Proposed by China in 2015, GEI is a globally interconnected strong and smart grid with ultra-high voltage (UHV) grid as the backbone, which will serve as a platform for extensive development, deployment and utilization of clean energy worldwide.
"When we talk about electricity, we are talking about development, improvement of people's living conditions," said Sylla.
Sylla noted that "many Africans do not have access to electricity, especially those living in rural areas."
Africa needs to "electrify to its last part to have emancipation," Sylla said, hailing China as a "great nation" that is assisting Africa with durable solutions in development.
"China is now teaching Africa how to develop, how to enhance growth... and giving its financial support," Sylla said.

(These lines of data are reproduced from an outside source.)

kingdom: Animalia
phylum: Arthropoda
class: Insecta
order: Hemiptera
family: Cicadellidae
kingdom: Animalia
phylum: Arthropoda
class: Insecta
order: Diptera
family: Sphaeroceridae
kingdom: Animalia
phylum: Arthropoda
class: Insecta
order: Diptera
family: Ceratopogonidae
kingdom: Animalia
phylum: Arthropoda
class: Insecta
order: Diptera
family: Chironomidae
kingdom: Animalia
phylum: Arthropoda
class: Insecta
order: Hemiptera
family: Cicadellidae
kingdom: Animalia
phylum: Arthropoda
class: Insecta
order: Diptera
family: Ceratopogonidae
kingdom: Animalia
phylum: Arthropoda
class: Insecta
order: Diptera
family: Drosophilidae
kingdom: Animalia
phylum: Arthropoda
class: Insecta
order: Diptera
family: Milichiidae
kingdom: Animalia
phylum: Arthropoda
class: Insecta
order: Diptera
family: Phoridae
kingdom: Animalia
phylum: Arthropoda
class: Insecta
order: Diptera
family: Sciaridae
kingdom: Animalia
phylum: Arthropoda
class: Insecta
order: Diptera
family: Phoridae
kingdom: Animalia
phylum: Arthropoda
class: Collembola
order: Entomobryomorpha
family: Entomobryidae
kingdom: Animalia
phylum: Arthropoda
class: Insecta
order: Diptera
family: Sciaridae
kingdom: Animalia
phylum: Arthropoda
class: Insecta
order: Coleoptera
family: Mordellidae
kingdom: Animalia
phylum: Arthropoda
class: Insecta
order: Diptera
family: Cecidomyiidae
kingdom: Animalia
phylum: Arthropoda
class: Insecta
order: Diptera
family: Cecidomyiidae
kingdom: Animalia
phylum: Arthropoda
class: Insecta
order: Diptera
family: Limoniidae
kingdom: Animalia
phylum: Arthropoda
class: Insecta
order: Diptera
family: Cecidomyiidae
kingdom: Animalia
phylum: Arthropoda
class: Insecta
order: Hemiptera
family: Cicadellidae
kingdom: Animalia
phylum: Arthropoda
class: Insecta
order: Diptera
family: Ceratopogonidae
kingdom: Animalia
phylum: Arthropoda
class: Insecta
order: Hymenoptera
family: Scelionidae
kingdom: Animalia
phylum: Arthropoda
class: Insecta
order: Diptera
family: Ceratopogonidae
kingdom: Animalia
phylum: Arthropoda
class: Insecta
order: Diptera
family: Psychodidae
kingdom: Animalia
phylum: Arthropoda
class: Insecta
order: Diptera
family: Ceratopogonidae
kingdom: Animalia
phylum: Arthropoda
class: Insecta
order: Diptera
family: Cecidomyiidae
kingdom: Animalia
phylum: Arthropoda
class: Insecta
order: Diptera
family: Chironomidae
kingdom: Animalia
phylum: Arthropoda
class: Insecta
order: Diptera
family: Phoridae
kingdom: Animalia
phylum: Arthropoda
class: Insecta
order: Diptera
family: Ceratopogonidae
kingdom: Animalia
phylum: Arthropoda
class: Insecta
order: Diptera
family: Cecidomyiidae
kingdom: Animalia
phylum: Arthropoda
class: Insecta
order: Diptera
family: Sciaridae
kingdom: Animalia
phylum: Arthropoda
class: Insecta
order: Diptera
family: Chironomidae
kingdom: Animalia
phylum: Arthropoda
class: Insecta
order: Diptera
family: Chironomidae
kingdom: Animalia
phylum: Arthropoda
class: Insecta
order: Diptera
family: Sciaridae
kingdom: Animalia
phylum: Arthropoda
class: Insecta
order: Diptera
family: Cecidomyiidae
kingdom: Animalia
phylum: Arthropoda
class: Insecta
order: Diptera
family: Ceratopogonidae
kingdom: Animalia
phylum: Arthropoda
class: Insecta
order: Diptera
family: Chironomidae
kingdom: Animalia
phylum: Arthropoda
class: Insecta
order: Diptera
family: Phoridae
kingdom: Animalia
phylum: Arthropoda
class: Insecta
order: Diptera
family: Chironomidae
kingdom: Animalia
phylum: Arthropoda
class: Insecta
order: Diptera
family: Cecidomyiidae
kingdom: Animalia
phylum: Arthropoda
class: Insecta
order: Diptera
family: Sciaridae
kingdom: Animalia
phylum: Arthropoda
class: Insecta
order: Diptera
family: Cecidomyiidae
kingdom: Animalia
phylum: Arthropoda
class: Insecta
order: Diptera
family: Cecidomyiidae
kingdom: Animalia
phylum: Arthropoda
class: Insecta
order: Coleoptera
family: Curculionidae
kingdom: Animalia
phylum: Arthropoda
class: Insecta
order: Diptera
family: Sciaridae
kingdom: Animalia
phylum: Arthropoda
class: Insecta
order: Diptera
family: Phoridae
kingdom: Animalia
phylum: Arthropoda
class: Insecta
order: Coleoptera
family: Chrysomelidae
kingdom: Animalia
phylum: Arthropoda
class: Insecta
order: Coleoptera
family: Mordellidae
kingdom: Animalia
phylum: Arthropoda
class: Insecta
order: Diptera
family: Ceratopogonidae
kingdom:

"Some believe China is putting Africa into debt which is prejudicial for Africa. I think all our African authorities are unanimous that China on the contrary is helping African countries to build infrastructures that are indispensable to their economic take-off, creating better lives for African people," Sylla said.
In September, the Guinean government signed a partnership agreement with China's Global Energy Interconnection Development and Cooperation Organization (GEIDCO) to jointly implement the GEI initiative in Africa.
"It's a futuristic vision, very ambitious, that must be taken very seriously if we want energy to be for everyone," Sylla said.
According to Sylla, the China-Guinea deal is a first step in Africa to a "monumental" project that is undergoing scrutiny by other African countries.
"It is important to think about this so that in the long-run, Africa as one can be interconnected in terms of energy and other infrastructures," Sylla said, adding that African countries could then accelerate industrialization and "exploit their resources domestically to keep the added value staying in the country."